The section devoted to the skepticism of Sextus Empiricus (Chs. 11–14) is largely focused on two claims: first, that the Pyrrhonian Sextus Empiricus did not renounce beliefs entirely; rather, he maintained that he did have beliefs about his own internal states; second, that Sextus did maintain an extreme external world skepticism, something at least as radical as that postulated by Descartes in the first Meditation. The claim that Sextus was committed to certain beliefs, those relating to his internal states (“it seems to me that the honey tastes sweet”) has a foundation in his Outline of Pyhrrhonism. The dogmatist is not without resources in attacking Sextus’s very limited commitment to belief. Some have, however, been reluctant to count this as belief mainly because it would open Sextus to the same objection that Socrates brings against Protagoras’s relativism in the Theaetetus. If belief is, as Fine says, “taking to be true,” then if Sextus has any belief, he takes the proposition expressing that belief to be true. In that case, it is objectively true for anyone else that Sextus takes that proposition to be true. And that concession seems to cut against his external world skepticism. For the external world of anyone but Sextus will include truths held by Sextus. If, Sextus replies that he does not maintain that his beliefs are true—that, in effect, there is a distinction between veridical and non-veridical appearances, and he makes no claim regarding the former—there may not be much difference between holding that his beliefs are non-veridical and holding that he has no beliefs at all.
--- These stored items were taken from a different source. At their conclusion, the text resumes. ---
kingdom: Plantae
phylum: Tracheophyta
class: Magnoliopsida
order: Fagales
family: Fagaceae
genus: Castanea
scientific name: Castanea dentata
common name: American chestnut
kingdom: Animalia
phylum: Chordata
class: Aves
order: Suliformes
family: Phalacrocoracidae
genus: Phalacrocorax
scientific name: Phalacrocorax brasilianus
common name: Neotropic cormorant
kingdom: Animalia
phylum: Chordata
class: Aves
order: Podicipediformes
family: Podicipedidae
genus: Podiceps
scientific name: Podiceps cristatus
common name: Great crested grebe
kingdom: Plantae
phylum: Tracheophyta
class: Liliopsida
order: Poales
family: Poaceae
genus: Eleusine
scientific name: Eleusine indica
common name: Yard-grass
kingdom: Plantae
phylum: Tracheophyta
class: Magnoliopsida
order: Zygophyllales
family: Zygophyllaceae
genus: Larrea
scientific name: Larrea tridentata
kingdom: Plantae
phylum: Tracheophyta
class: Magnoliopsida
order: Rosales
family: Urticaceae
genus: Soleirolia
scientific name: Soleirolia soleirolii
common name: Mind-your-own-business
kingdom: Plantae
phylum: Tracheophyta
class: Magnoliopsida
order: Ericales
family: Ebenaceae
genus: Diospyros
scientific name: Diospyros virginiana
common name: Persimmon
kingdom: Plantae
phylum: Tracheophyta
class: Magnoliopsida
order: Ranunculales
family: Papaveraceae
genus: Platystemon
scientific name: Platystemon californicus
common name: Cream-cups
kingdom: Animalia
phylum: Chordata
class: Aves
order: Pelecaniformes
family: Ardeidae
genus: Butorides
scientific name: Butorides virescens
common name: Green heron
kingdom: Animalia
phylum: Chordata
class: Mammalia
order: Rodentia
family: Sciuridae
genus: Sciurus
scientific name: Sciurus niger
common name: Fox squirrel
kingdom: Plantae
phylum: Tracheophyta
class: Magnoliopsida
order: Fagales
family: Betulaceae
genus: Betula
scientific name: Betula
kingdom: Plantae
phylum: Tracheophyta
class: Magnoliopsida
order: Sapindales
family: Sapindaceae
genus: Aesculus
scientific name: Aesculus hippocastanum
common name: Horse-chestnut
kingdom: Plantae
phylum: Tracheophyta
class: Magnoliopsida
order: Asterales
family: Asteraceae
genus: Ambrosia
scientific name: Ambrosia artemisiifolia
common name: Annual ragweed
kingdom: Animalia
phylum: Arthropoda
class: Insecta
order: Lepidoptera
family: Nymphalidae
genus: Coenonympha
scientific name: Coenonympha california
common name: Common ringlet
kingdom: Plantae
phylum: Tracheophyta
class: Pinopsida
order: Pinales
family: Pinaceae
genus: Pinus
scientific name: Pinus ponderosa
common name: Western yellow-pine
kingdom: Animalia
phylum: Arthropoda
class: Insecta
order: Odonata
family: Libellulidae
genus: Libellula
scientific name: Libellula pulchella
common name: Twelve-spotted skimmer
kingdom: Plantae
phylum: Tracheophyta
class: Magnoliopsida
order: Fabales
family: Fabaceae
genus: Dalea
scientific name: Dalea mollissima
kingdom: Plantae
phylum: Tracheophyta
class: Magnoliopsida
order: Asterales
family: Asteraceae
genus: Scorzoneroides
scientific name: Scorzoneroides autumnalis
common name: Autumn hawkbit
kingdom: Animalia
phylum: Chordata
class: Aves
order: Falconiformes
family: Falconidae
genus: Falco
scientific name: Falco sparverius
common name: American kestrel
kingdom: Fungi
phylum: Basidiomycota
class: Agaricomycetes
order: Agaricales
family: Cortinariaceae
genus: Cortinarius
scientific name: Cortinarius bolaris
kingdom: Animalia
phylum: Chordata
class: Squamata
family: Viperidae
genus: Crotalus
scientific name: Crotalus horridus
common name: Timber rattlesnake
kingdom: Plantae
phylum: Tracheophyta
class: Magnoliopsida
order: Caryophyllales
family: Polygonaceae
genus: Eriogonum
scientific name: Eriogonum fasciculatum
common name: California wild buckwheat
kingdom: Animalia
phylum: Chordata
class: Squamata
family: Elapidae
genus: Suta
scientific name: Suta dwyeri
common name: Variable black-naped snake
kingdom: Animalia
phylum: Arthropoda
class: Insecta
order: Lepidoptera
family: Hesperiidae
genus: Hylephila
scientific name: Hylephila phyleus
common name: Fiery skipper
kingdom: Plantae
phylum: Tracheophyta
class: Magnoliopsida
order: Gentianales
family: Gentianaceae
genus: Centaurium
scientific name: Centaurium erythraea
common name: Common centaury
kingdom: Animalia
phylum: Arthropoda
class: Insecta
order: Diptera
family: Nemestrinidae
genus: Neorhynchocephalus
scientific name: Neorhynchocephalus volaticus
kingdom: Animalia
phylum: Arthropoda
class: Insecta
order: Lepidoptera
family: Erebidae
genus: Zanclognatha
Fine may be right that one cannot have a belief without taking it to be true, but perhaps she is mistaken in supposing that doxa just means belief.

Fine enlarges her focus by adducing the Cyrenaics as predecessors to Sextus in maintaining that there are truths, beliefs, and knowledge about subjective states. She makes an illuminating foray into Descartes’ Meditations to show that he is in fact not the first philosopher to discover the subjective realm of truth. No doubt, the Cyrenaics held that we have some sort of cognitive relation to our subjective states, but I don’t think there is evidence that they would describe that as epistēmē.

I have not had the space to mention the paper on sense-perception in the Theaetetus and the Phaedo (Ch. 7), and the paper on the pseudo-Platonic Sisyphus and its interesting analogue to the paradox of learning in Meno (Ch. 8). All of the papers are in fact well worth studying for their rigorous analysis and their challenges to various orthodoxies. I especially deeply appreciate Fine’s efforts at commensurability as much as I would question some of her results.